First Minister Peter Robinson, who leads both the power-sharing administration and the Democratic Unionist Party, reiterated his long-standing demand for the IRA command, officially called the "army council," to announce its own disbandment.

He said the IRA army council must change "from a body that is not meeting to one that will never meet again," and Sinn Fein leaders must convince Protestants "that the IRA is out of business for good."

Power-sharing, the intended centerpiece of Northern Ireland's Good Friday peace accord of 1998, is facing renewed threats to its survival. The biggest dispute concerns whether Britain should transfer control of Northern Ireland's police and justice system to local hands, something that the British and Sinn Fein had both wanted to happen by May.

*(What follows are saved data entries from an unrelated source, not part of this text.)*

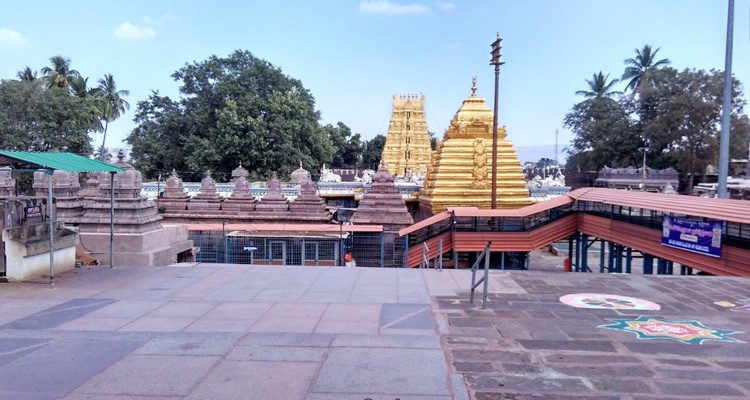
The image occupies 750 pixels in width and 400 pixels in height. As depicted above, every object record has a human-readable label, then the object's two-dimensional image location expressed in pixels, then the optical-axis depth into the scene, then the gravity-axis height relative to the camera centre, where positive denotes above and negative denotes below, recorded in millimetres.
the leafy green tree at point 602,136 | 41875 +3622
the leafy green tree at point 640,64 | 49875 +11504
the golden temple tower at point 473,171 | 27766 +285
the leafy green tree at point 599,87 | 54094 +9902
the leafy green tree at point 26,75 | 42750 +8444
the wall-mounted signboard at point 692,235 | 12141 -1481
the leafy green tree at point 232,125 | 37438 +3837
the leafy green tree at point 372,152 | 82500 +3877
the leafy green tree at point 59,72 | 43781 +9163
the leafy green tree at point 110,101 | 49625 +7425
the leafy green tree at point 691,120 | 34403 +4189
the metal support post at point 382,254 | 17422 -2792
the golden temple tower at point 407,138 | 55125 +4310
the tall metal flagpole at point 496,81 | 23297 +4604
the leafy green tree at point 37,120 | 30125 +3272
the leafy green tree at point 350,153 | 78475 +3577
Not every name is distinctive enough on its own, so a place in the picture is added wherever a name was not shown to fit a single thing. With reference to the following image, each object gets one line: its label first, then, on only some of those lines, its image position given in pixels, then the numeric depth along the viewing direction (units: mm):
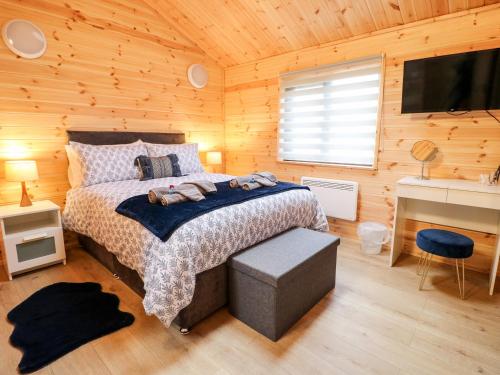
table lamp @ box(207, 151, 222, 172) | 4176
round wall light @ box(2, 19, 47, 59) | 2568
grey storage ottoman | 1715
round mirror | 2633
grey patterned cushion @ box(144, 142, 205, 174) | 3404
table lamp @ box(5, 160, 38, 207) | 2436
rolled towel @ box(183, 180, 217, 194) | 2254
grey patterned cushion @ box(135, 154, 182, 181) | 3092
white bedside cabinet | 2414
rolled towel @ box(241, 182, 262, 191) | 2463
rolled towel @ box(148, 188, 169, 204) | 2023
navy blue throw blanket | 1727
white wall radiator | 3252
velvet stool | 2117
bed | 1634
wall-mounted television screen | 2309
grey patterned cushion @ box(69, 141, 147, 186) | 2820
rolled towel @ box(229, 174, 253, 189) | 2532
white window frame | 2963
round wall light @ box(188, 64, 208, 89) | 4066
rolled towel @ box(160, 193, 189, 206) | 1967
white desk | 2205
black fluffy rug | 1634
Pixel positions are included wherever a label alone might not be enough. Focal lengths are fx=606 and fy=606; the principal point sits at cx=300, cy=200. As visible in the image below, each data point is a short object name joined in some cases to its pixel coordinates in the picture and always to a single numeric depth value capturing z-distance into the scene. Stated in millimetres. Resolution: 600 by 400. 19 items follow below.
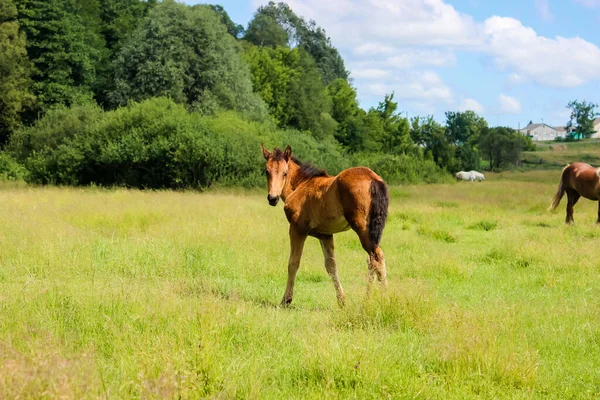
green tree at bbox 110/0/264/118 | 45750
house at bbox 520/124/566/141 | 185125
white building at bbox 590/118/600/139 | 162200
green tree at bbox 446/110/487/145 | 111688
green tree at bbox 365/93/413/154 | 80375
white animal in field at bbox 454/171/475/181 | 68912
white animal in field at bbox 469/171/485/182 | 68812
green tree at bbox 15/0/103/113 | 50500
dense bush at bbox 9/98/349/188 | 34781
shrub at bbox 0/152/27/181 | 39962
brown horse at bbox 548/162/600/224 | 19906
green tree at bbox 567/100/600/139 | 119438
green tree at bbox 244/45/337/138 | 67188
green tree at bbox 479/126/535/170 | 83625
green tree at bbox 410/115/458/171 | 75750
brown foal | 8555
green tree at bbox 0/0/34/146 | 47688
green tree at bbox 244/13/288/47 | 88125
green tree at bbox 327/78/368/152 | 76812
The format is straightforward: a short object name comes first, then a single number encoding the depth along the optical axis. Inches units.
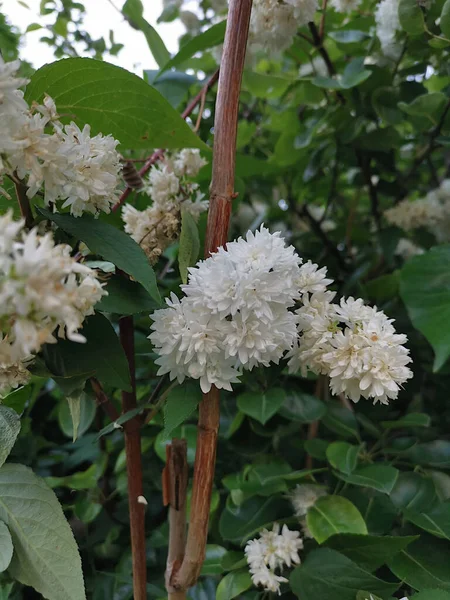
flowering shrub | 13.2
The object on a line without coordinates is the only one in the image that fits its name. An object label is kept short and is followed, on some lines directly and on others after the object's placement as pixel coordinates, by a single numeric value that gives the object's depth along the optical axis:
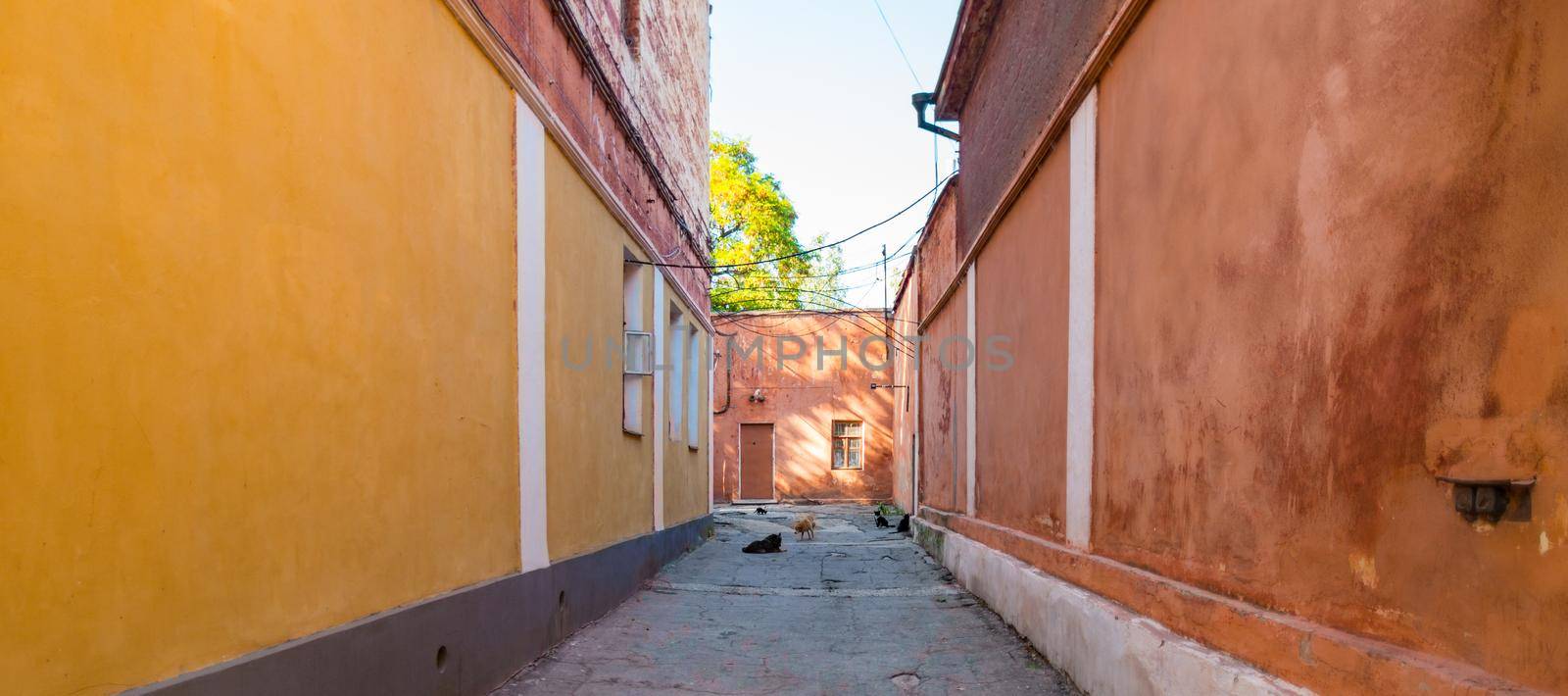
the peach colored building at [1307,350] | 1.99
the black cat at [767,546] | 12.05
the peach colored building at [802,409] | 26.33
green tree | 31.25
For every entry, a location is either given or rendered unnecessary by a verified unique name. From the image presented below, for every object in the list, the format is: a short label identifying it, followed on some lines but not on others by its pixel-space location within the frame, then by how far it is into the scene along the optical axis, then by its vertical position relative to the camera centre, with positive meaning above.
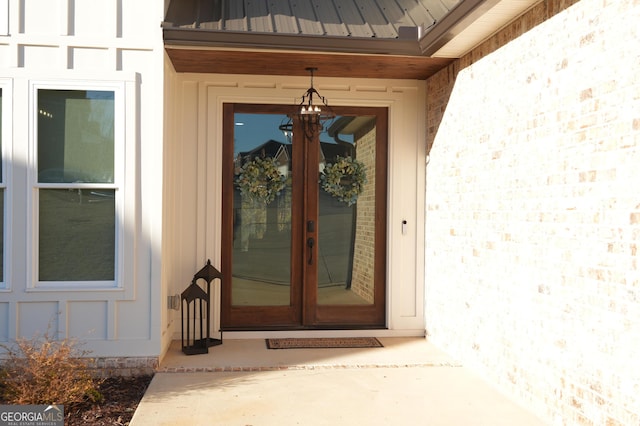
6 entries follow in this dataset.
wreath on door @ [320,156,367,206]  6.88 +0.37
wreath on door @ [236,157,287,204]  6.75 +0.35
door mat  6.38 -1.35
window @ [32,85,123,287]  5.35 +0.22
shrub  4.32 -1.22
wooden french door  6.77 -0.07
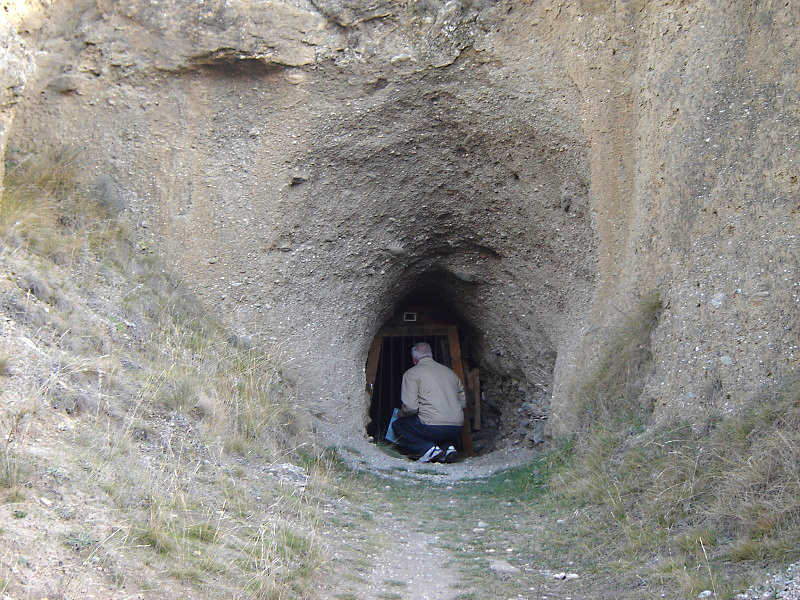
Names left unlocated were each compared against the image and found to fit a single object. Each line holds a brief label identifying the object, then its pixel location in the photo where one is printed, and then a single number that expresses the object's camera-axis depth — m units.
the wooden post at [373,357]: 8.05
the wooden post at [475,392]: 8.21
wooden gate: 8.21
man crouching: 6.96
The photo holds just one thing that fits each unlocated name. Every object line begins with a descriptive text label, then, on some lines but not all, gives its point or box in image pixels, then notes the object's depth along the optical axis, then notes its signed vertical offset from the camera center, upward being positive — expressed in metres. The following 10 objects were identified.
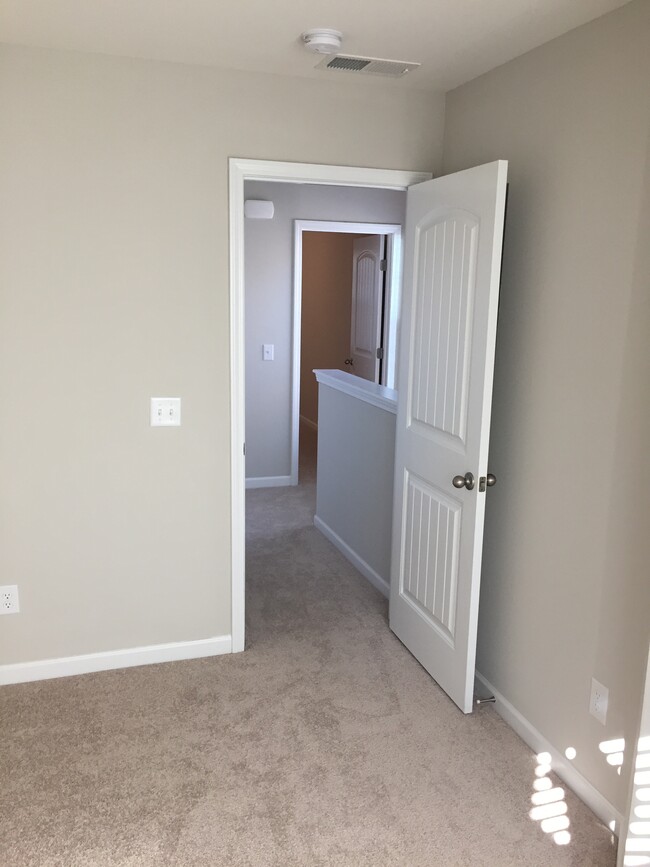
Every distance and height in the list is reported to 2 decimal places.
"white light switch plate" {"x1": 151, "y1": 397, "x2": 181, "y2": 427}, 2.87 -0.47
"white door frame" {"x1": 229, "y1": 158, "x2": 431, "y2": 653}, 2.81 +0.10
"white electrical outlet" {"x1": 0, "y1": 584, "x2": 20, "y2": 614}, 2.81 -1.20
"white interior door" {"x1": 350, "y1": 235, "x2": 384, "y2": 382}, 5.95 -0.08
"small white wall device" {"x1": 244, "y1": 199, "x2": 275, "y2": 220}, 4.92 +0.57
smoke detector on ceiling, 2.28 +0.81
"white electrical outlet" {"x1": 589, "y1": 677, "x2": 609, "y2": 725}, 2.16 -1.19
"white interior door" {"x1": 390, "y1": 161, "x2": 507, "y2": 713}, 2.48 -0.43
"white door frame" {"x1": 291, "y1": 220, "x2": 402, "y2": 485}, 5.38 +0.08
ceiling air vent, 2.55 +0.82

The Democratic Unionists are blocking this move, and Sinn Fein in turn has been blocking Cabinet meetings for the past three months. A confrontation looms at their next scheduled session Sept. 18 - and Sinn Fein has already warned it could withdraw from the administration if the dispute isn't resolved then.

In their report, the experts concluded that the IRA's seven-man army council was "no longer operational or functional" but it would not publicly announce resignations, retirements or disbandment.

The Provisional IRA killed about 1,775 people during a failed 1970-97 campaign to force Northern Ireland out of the United Kingdom. In 2005, the group completed the handover of its hidden weapons dumps to disarmament officials and renounced violence for political purposes.